» **Task statement**
Please state how many lines in the listing contain the string "investování", matching case exactly, and give only the number.

Text extractions by page:
§
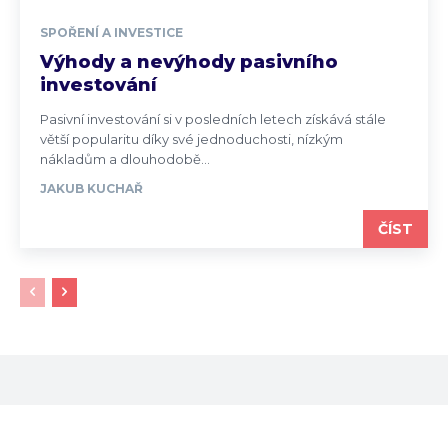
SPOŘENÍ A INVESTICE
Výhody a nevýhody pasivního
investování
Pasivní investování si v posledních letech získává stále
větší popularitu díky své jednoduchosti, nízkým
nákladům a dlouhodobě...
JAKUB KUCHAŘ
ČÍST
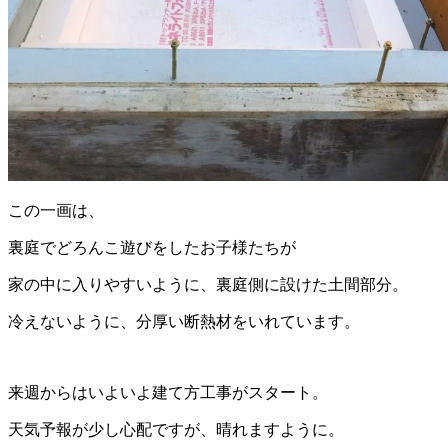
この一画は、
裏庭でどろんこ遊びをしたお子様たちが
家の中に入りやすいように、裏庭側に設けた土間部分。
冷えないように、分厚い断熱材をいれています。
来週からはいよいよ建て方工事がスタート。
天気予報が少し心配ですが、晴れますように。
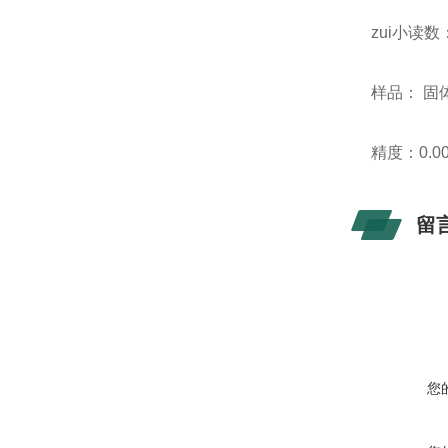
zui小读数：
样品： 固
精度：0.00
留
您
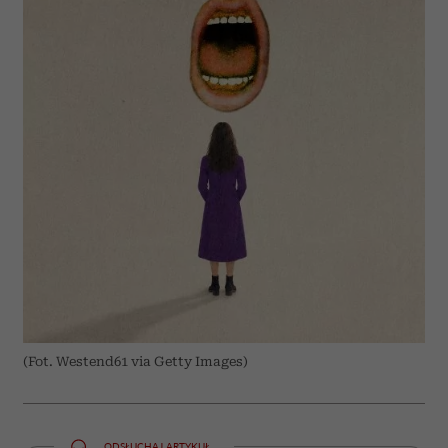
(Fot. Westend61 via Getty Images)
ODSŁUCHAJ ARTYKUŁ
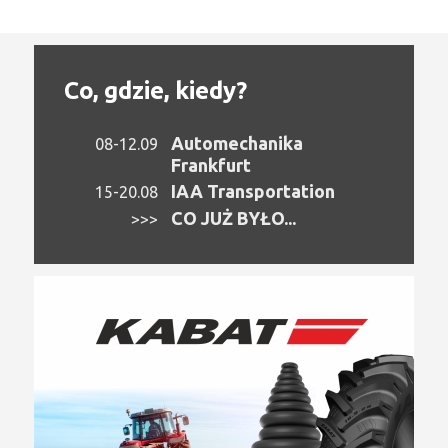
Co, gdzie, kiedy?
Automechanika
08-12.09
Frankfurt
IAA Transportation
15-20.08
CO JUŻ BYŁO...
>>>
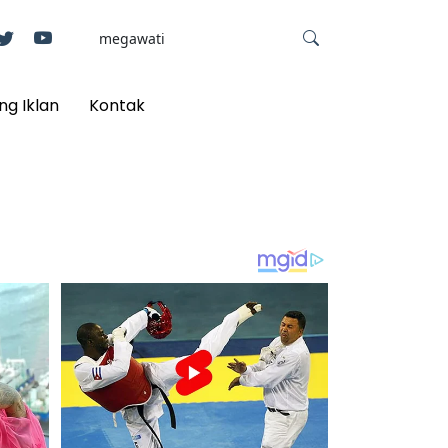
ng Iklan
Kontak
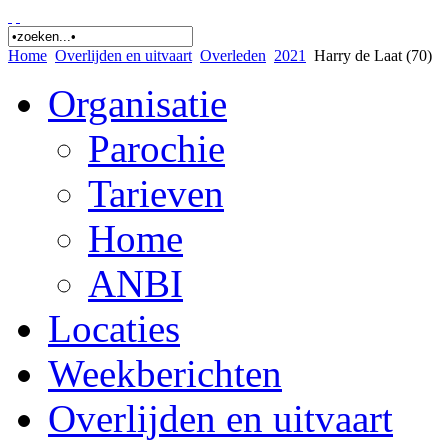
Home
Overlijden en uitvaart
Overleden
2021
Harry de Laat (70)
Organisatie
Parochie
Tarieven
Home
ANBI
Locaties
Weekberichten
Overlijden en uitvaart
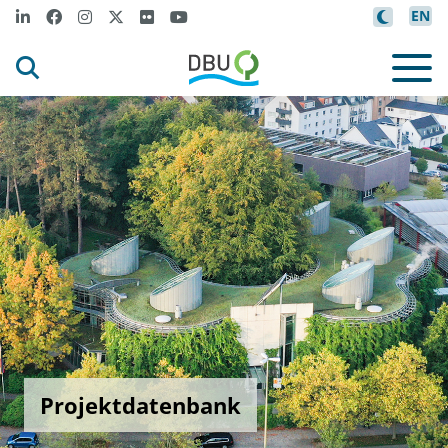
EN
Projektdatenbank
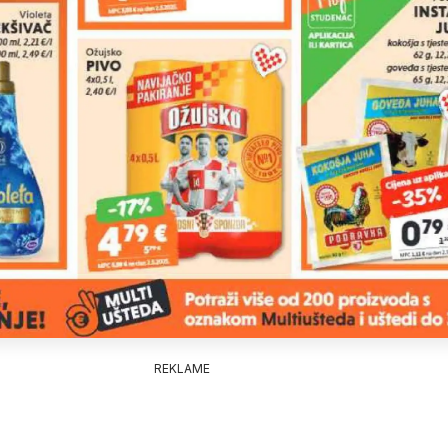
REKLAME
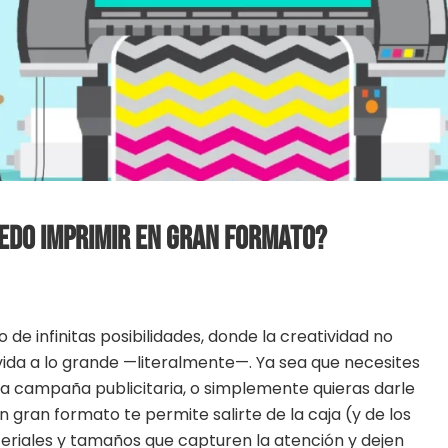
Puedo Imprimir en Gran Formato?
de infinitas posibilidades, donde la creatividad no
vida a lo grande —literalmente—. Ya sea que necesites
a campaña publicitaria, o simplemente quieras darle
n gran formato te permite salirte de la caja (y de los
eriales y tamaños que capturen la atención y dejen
§
» **Your solution**
2